● TRY IT: From the first line to the last, copy the listing exactly and omit the pictures.

● DATA RECORDS:

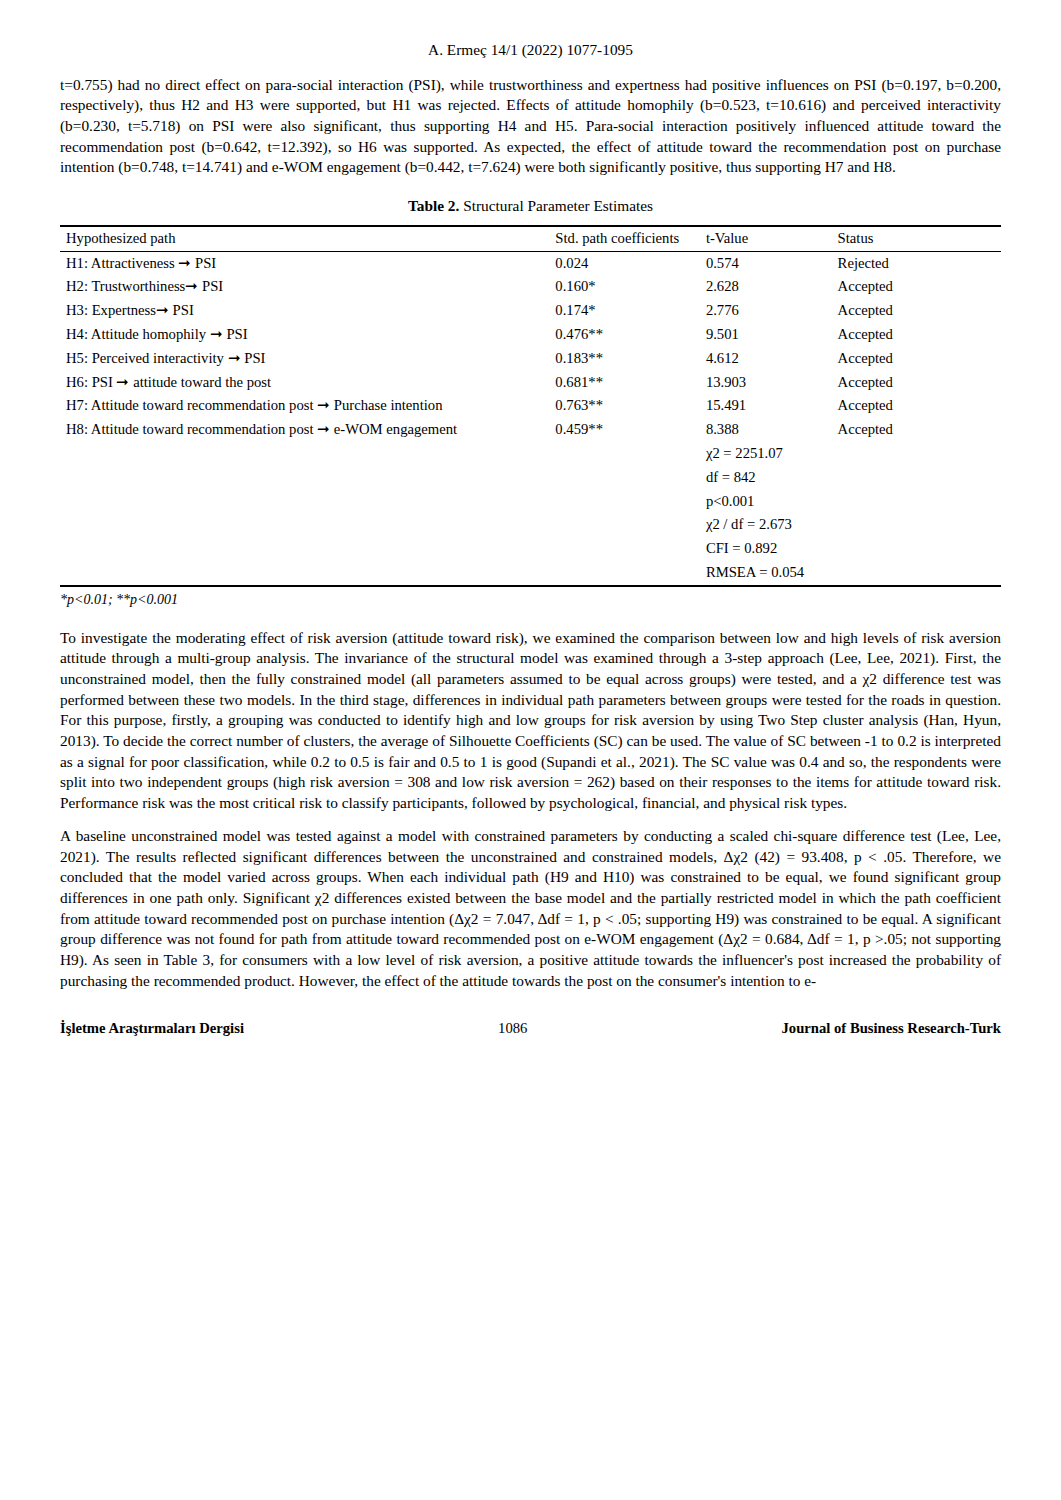A. Ermeç 14/1 (2022) 1077-1095
t=0.755) had no direct effect on para-social interaction (PSI), while trustworthiness and expertness had positive influences on PSI (b=0.197, b=0.200, respectively), thus H2 and H3 were supported, but H1 was rejected. Effects of attitude homophily (b=0.523, t=10.616) and perceived interactivity (b=0.230, t=5.718) on PSI were also significant, thus supporting H4 and H5. Para-social interaction positively influenced attitude toward the recommendation post (b=0.642, t=12.392), so H6 was supported. As expected, the effect of attitude toward the recommendation post on purchase intention (b=0.748, t=14.741) and e-WOM engagement (b=0.442, t=7.624) were both significantly positive, thus supporting H7 and H8.
Table 2. Structural Parameter Estimates
| Hypothesized path | Std. path coefficients | t-Value | Status |
| --- | --- | --- | --- |
| H1: Attractiveness ➞ PSI | 0.024 | 0.574 | Rejected |
| H2: Trustworthiness➞ PSI | 0.160* | 2.628 | Accepted |
| H3: Expertness➞ PSI | 0.174* | 2.776 | Accepted |
| H4: Attitude homophily ➞ PSI | 0.476** | 9.501 | Accepted |
| H5: Perceived interactivity ➞ PSI | 0.183** | 4.612 | Accepted |
| H6: PSI ➞ attitude toward the post | 0.681** | 13.903 | Accepted |
| H7: Attitude toward recommendation post ➞ Purchase intention | 0.763** | 15.491 | Accepted |
| H8: Attitude toward recommendation post ➞ e-WOM engagement | 0.459** | 8.388 | Accepted |
| | | χ2 = 2251.07 |
| | | df = 842 |
| | | p<0.001 |
| | | χ2 / df = 2.673 |
| | | CFI = 0.892 |
| | | RMSEA = 0.054 |
*p<0.01; **p<0.001
To investigate the moderating effect of risk aversion (attitude toward risk), we examined the comparison between low and high levels of risk aversion attitude through a multi-group analysis. The invariance of the structural model was examined through a 3-step approach (Lee, Lee, 2021). First, the unconstrained model, then the fully constrained model (all parameters assumed to be equal across groups) were tested, and a χ2 difference test was performed between these two models. In the third stage, differences in individual path parameters between groups were tested for the roads in question. For this purpose, firstly, a grouping was conducted to identify high and low groups for risk aversion by using Two Step cluster analysis (Han, Hyun, 2013). To decide the correct number of clusters, the average of Silhouette Coefficients (SC) can be used. The value of SC between -1 to 0.2 is interpreted as a signal for poor classification, while 0.2 to 0.5 is fair and 0.5 to 1 is good (Supandi et al., 2021). The SC value was 0.4 and so, the respondents were split into two independent groups (high risk aversion = 308 and low risk aversion = 262) based on their responses to the items for attitude toward risk. Performance risk was the most critical risk to classify participants, followed by psychological, financial, and physical risk types.
A baseline unconstrained model was tested against a model with constrained parameters by conducting a scaled chi-square difference test (Lee, Lee, 2021). The results reflected significant differences between the unconstrained and constrained models, Δχ2 (42) = 93.408, p < .05. Therefore, we concluded that the model varied across groups. When each individual path (H9 and H10) was constrained to be equal, we found significant group differences in one path only. Significant χ2 differences existed between the base model and the partially restricted model in which the path coefficient from attitude toward recommended post on purchase intention (Δχ2 = 7.047, Δdf = 1, p < .05; supporting H9) was constrained to be equal. A significant group difference was not found for path from attitude toward recommended post on e-WOM engagement (Δχ2 = 0.684, Δdf = 1, p >.05; not supporting H9). As seen in Table 3, for consumers with a low level of risk aversion, a positive attitude towards the influencer's post increased the probability of purchasing the recommended product. However, the effect of the attitude towards the post on the consumer's intention to e-
İşletme Araştırmaları Dergisi
1086
Journal of Business Research-Turk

● WORKED SOLUTION:
A. Ermeç 14/1 (2022) 1077-1095
t=0.755) had no direct effect on para-social interaction (PSI), while trustworthiness and expertness had positive influences on PSI (b=0.197, b=0.200, respectively), thus H2 and H3 were supported, but H1 was rejected. Effects of attitude homophily (b=0.523, t=10.616) and perceived interactivity (b=0.230, t=5.718) on PSI were also significant, thus supporting H4 and H5. Para-social interaction positively influenced attitude toward the recommendation post (b=0.642, t=12.392), so H6 was supported. As expected, the effect of attitude toward the recommendation post on purchase intention (b=0.748, t=14.741) and e-WOM engagement (b=0.442, t=7.624) were both significantly positive, thus supporting H7 and H8.
Table 2. Structural Parameter Estimates
| Hypothesized path | Std. path coefficients | t-Value | Status |
| --- | --- | --- | --- |
| H1: Attractiveness ➞ PSI | 0.024 | 0.574 | Rejected |
| H2: Trustworthiness➞ PSI | 0.160* | 2.628 | Accepted |
| H3: Expertness➞ PSI | 0.174* | 2.776 | Accepted |
| H4: Attitude homophily ➞ PSI | 0.476** | 9.501 | Accepted |
| H5: Perceived interactivity ➞ PSI | 0.183** | 4.612 | Accepted |
| H6: PSI ➞ attitude toward the post | 0.681** | 13.903 | Accepted |
| H7: Attitude toward recommendation post ➞ Purchase intention | 0.763** | 15.491 | Accepted |
| H8: Attitude toward recommendation post ➞ e-WOM engagement | 0.459** | 8.388 | Accepted |
| | | χ2 = 2251.07 |
| | | df = 842 |
| | | p<0.001 |
| | | χ2 / df = 2.673 |
| | | CFI = 0.892 |
| | | RMSEA = 0.054 |
*p<0.01; **p<0.001
To investigate the moderating effect of risk aversion (attitude toward risk), we examined the comparison between low and high levels of risk aversion attitude through a multi-group analysis. The invariance of the structural model was examined through a 3-step approach (Lee, Lee, 2021). First, the unconstrained model, then the fully constrained model (all parameters assumed to be equal across groups) were tested, and a χ2 difference test was performed between these two models. In the third stage, differences in individual path parameters between groups were tested for the roads in question. For this purpose, firstly, a grouping was conducted to identify high and low groups for risk aversion by using Two Step cluster analysis (Han, Hyun, 2013). To decide the correct number of clusters, the average of Silhouette Coefficients (SC) can be used. The value of SC between -1 to 0.2 is interpreted as a signal for poor classification, while 0.2 to 0.5 is fair and 0.5 to 1 is good (Supandi et al., 2021). The SC value was 0.4 and so, the respondents were split into two independent groups (high risk aversion = 308 and low risk aversion = 262) based on their responses to the items for attitude toward risk. Performance risk was the most critical risk to classify participants, followed by psychological, financial, and physical risk types.
A baseline unconstrained model was tested against a model with constrained parameters by conducting a scaled chi-square difference test (Lee, Lee, 2021). The results reflected significant differences between the unconstrained and constrained models, Δχ2 (42) = 93.408, p < .05. Therefore, we concluded that the model varied across groups. When each individual path (H9 and H10) was constrained to be equal, we found significant group differences in one path only. Significant χ2 differences existed between the base model and the partially restricted model in which the path coefficient from attitude toward recommended post on purchase intention (Δχ2 = 7.047, Δdf = 1, p < .05; supporting H9) was constrained to be equal. A significant group difference was not found for path from attitude toward recommended post on e-WOM engagement (Δχ2 = 0.684, Δdf = 1, p >.05; not supporting H9). As seen in Table 3, for consumers with a low level of risk aversion, a positive attitude towards the influencer's post increased the probability of purchasing the recommended product. However, the effect of the attitude towards the post on the consumer's intention to e-
İşletme Araştırmaları Dergisi
1086
Journal of Business Research-Turk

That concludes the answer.